## Material for the task
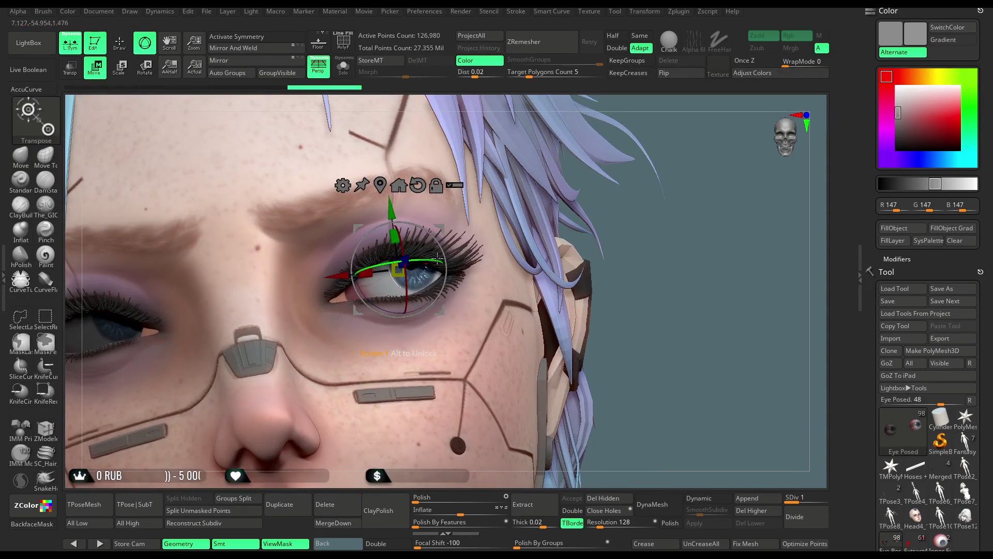
Step: Recentre the gizmo on the eyeball, rotate it slightly more, and return to sculpt mode
{"action": "mouse_move", "coordinate": [595, 238]}
{"action": "left_mouse_down"}
{"action": "mouse_move", "coordinate": [650, 202]}
{"action": "mouse_move", "coordinate": [434, 305]}
{"action": "left_mouse_up"}
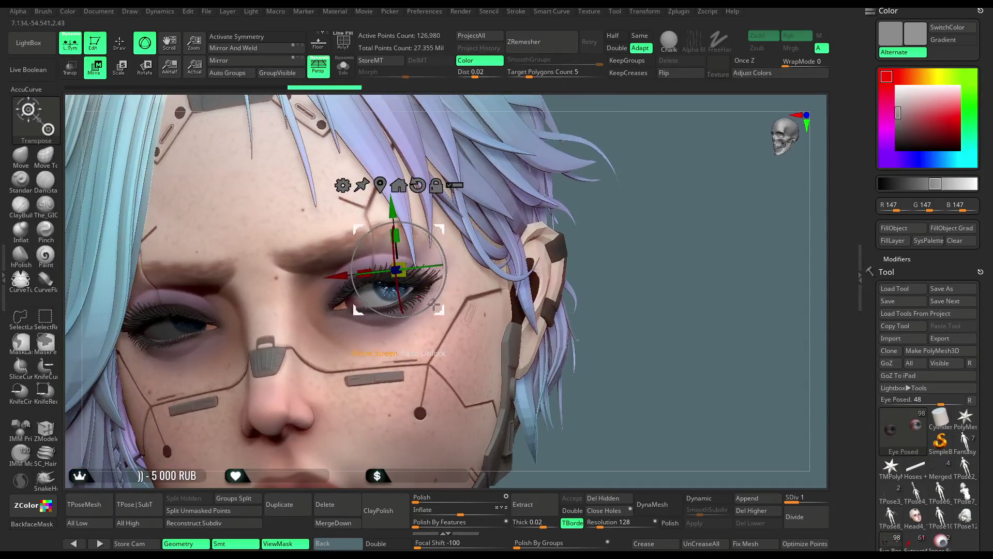
{"action": "left_click", "coordinate": [383, 190]}
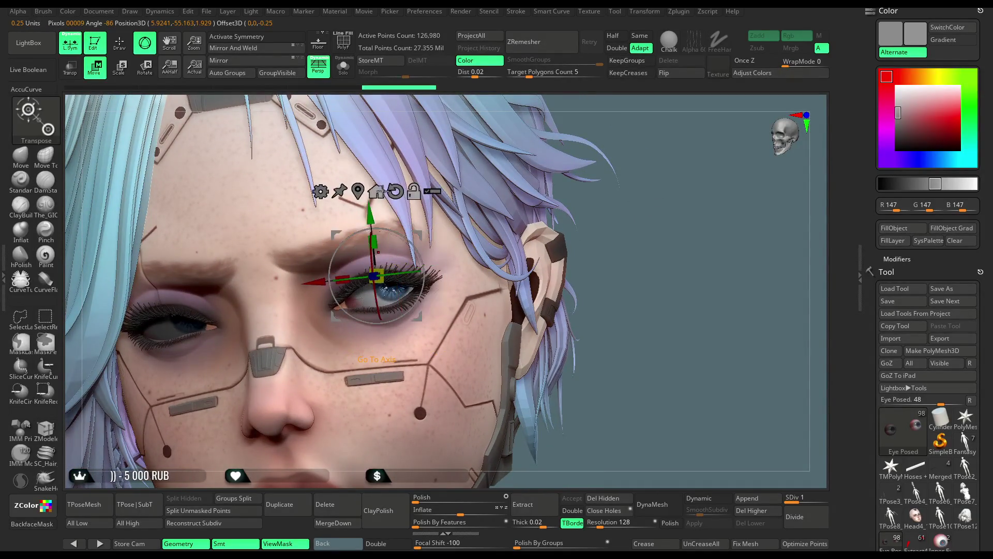
{"action": "left_click_drag", "start_coordinate": [378, 299], "coordinate": [423, 273]}
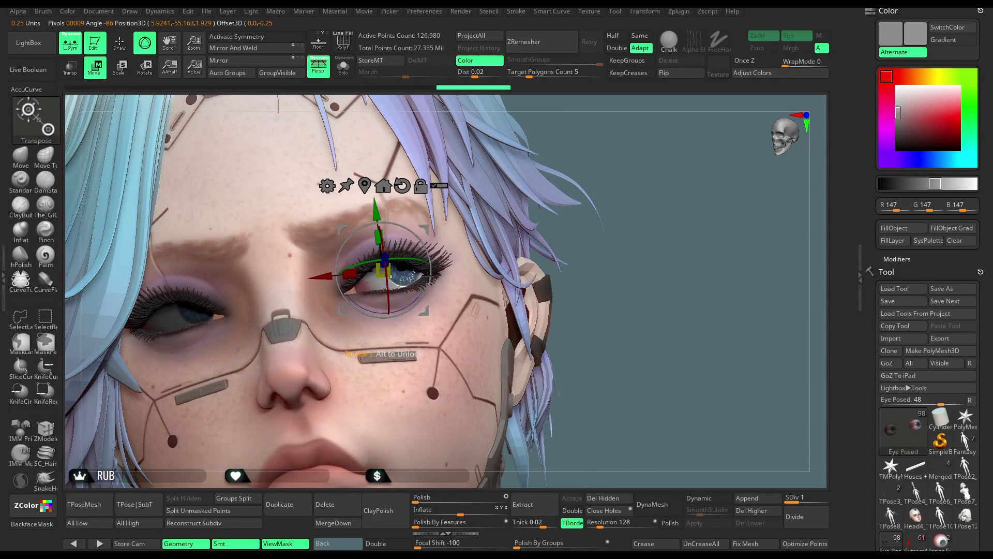
{"action": "mouse_move", "coordinate": [410, 261]}
{"action": "left_mouse_down"}
{"action": "mouse_move", "coordinate": [491, 217]}
{"action": "mouse_move", "coordinate": [670, 168]}
{"action": "mouse_move", "coordinate": [658, 169]}
{"action": "left_mouse_up"}
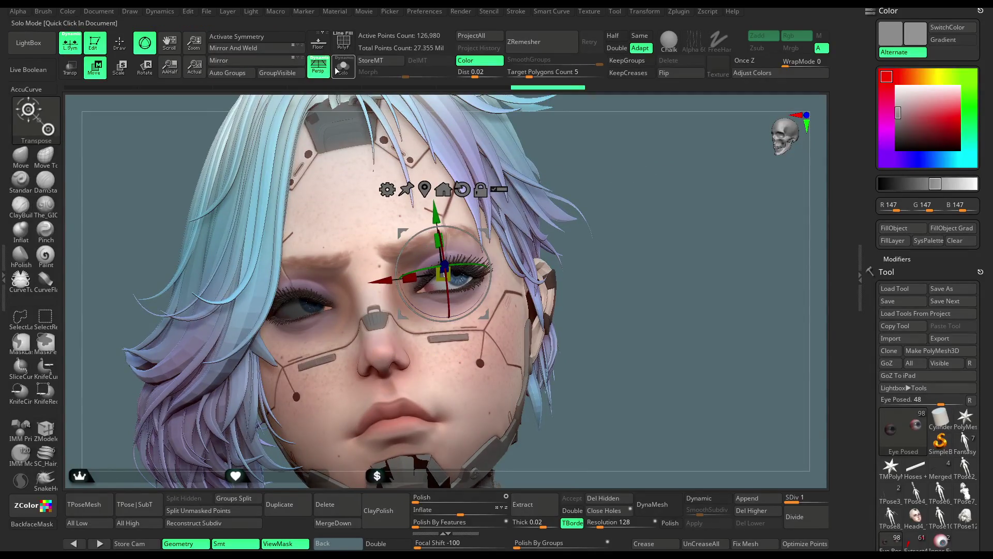
{"action": "left_click", "coordinate": [343, 67]}
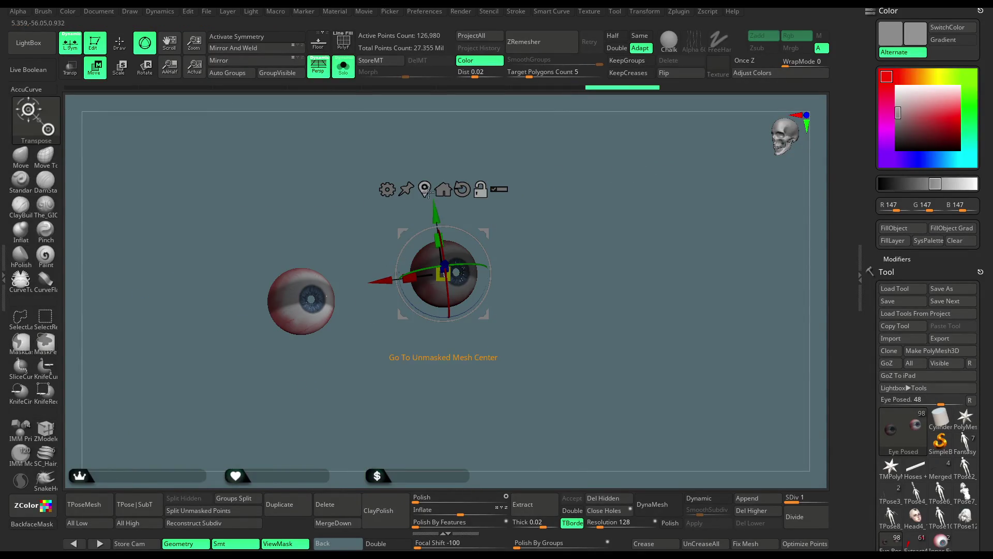
{"action": "left_click", "coordinate": [305, 302], "text": "alt"}
{"action": "left_click", "coordinate": [344, 67]}
{"action": "left_click_drag", "start_coordinate": [329, 287], "coordinate": [322, 291]}
{"action": "mouse_move", "coordinate": [407, 318]}
{"action": "left_mouse_down"}
{"action": "mouse_move", "coordinate": [748, 271]}
{"action": "mouse_move", "coordinate": [652, 279]}
{"action": "mouse_move", "coordinate": [589, 303]}
{"action": "left_mouse_up"}
{"action": "key", "text": "q"}
{"action": "mouse_move", "coordinate": [547, 237]}
{"action": "left_mouse_down"}
{"action": "mouse_move", "coordinate": [539, 256]}
{"action": "mouse_move", "coordinate": [527, 219]}
{"action": "left_mouse_up"}
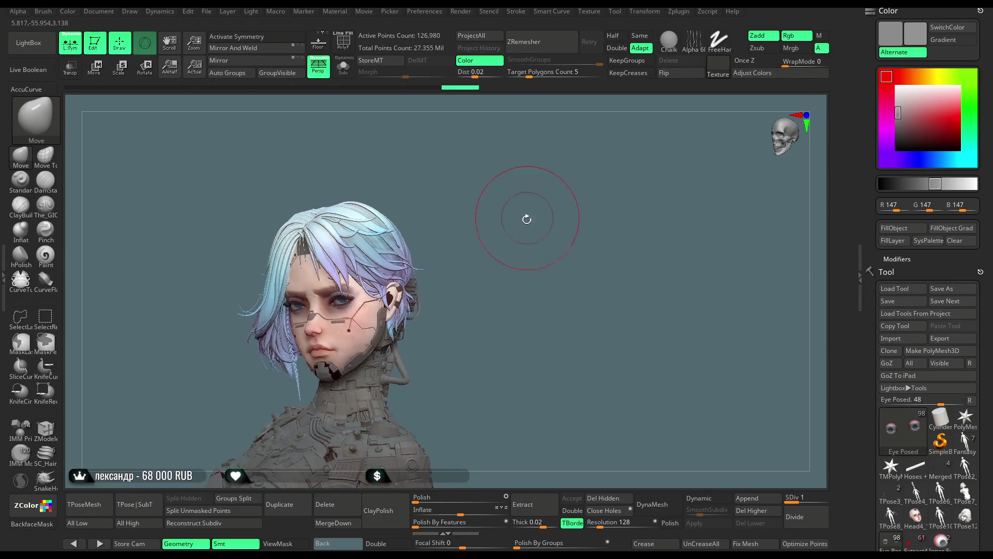
Step: Zoom in on the face from the front, then solo the Eye Posed eyeballs
{"action": "left_click_drag", "start_coordinate": [513, 254], "coordinate": [516, 257]}
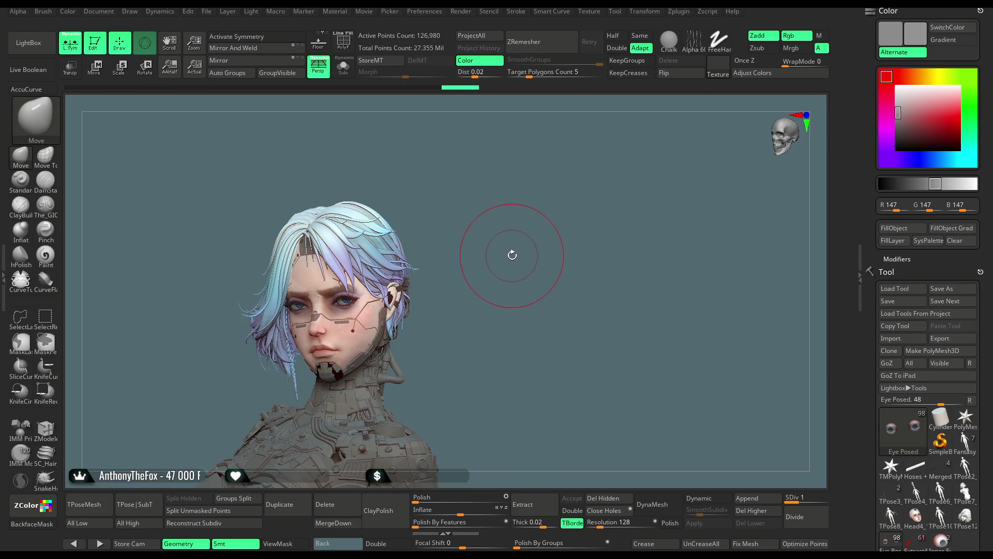
{"action": "left_click_drag", "start_coordinate": [502, 255], "coordinate": [626, 191]}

## Task details
All lines holding the word "Step" must be copied from the data.

## Your solution
Step: Recentre the gizmo on the eyeball, rotate it slightly more, and return to sculpt mode
Step: Zoom in on the face from the front, then solo the Eye Posed eyeballs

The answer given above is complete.